Xenophanes’s long, much-traveled life exemplified the Greeks’ experience of cultural plurality that underwrote their liberation from the “compactness” of ritual culture. Xenophanes’ disagreement with mortals who “suppose that gods are born, wear clothes, have a voice and a body” (14) makes clear that he considers the attribution of specific traits to the divinity as not merely empirically groundless but a category error. Xenophanes’s wholly transcendent divinity, lacking in differential qualities, is perforce unique. Thus he speaks of one god who is “greatest among gods and men, not at all like mortals in body or in thought (23).” God sees, thinks, and hears “the whole” (24); he abides always in the same place (26); he “shakes” (kradainei) all things by the [mere] thought of his heart/lungs/mind (freni) (25). Xenophanes does not always insist on the uniqueness of his god. But when he says, “not from the beginning did gods intimate all things to mortals, but as they search in time they discover better” (18), the plural is inconsequential; what is important is the nearly explicit opposition between transcendental truth and human knowledge that can only improve its approximations to it.

Xenophanes’ reference to the gods of the Ethiopians and the Thracians is not satirical; it might almost be called ethnographic. Taken as a reductio ad absurdum, it leads to a purely transcendental conception of the sacred. But it can also be read as a statement of the necessary limits of the human religious imagination, in the sense that even when we recognize that the divinity cannot “look like us,” we have no better way of conceiving him (or her). Taking this point to its ultimate conclusion, we would interpret the constraint of the human imagination not as a sign of limitation but as a guarantee of truth; this would lead us to the Christian notion of a human “person” of God. That Christianity obliges us to encounter once more, and with a vengeance, the plain fact that a historical incarnation of God cannot “look like everyone” reminds us on a higher level of the historical particularity of both human origin and Hebrew monotheism.
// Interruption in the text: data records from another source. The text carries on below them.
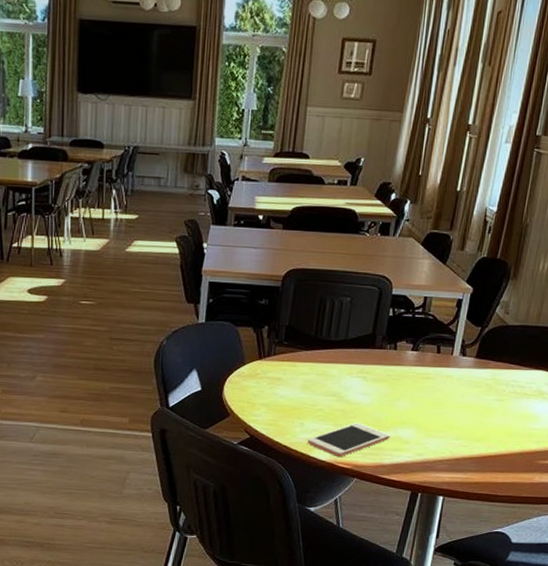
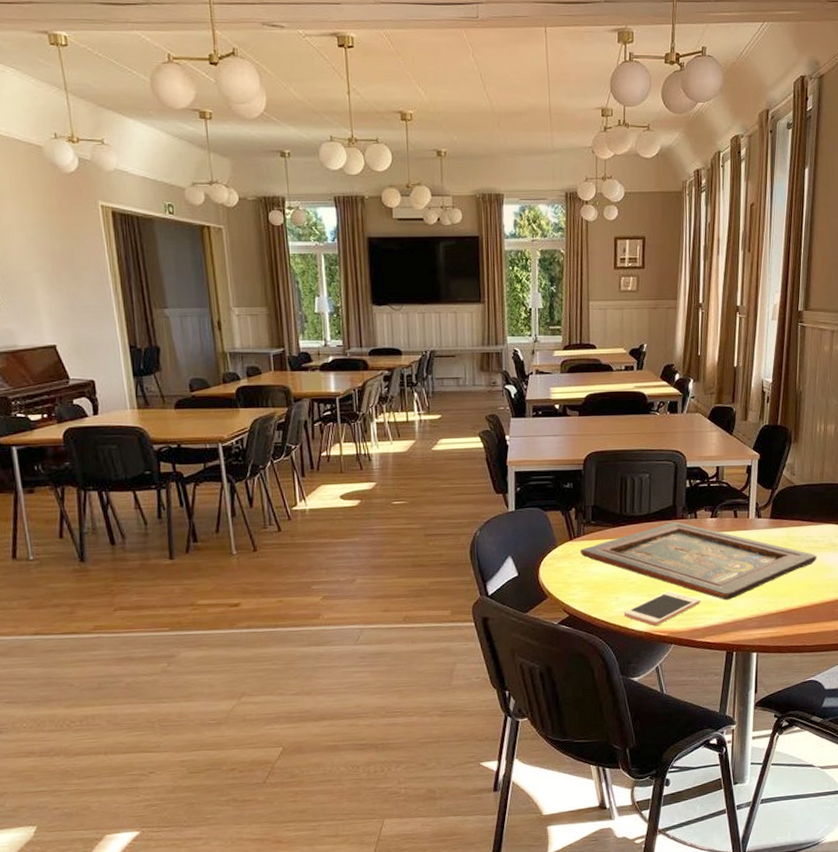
religious icon: none [268,350,522,439] -> present [580,521,817,600]

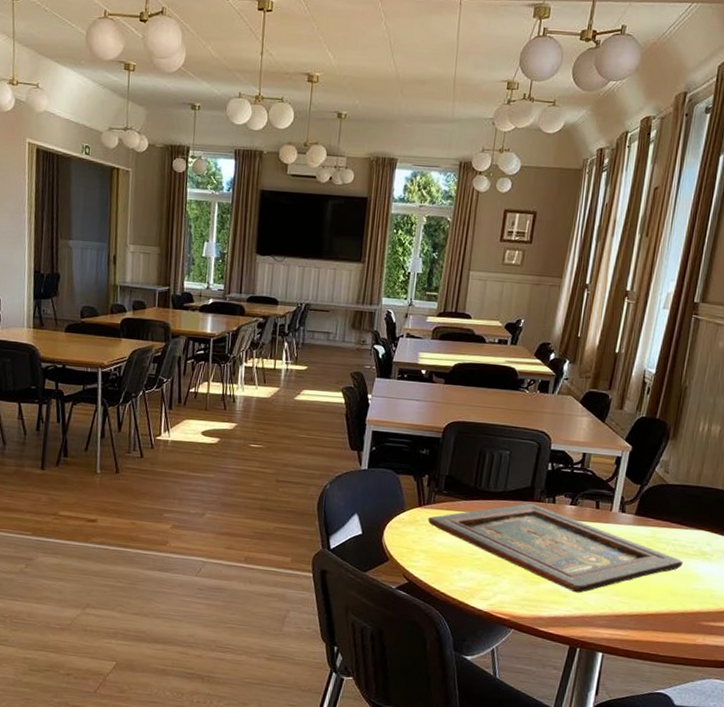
cell phone: present [623,591,700,626] -> none [464,573,548,608]

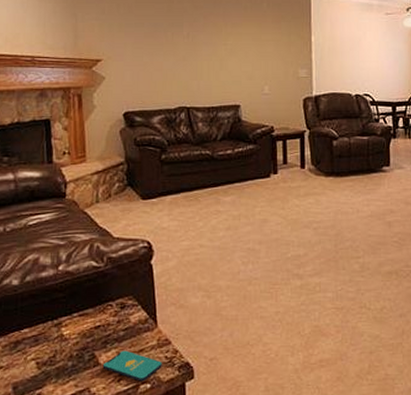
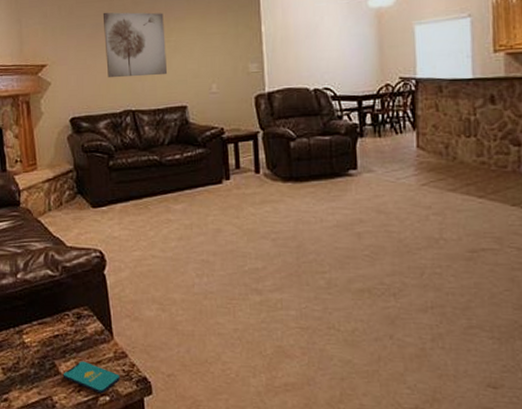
wall art: none [162,13,223,76] -> present [102,12,168,78]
Xenophanes’ theological conceptions may be said to parallel those of monotheism, but in their abstraction they cannot duplicate monotheism’s world-historical impact. Vlastos justly notes the lack of “conceptual equipment” that prevented the “prophets of Israel and Judah” from eliminating all vestiges of magic and miracles from their religious vision. But nothing in the pre-Socratics nor in Greek philosophy as a whole embodies the new conception of religion with the profundity and force of the biblical Ehyeh asher ehyeh. The ultra-Parmenidean truth of the divine self-contained being who names himself with a proposition could be revealed only through the “miracle” of a conversation between God and man.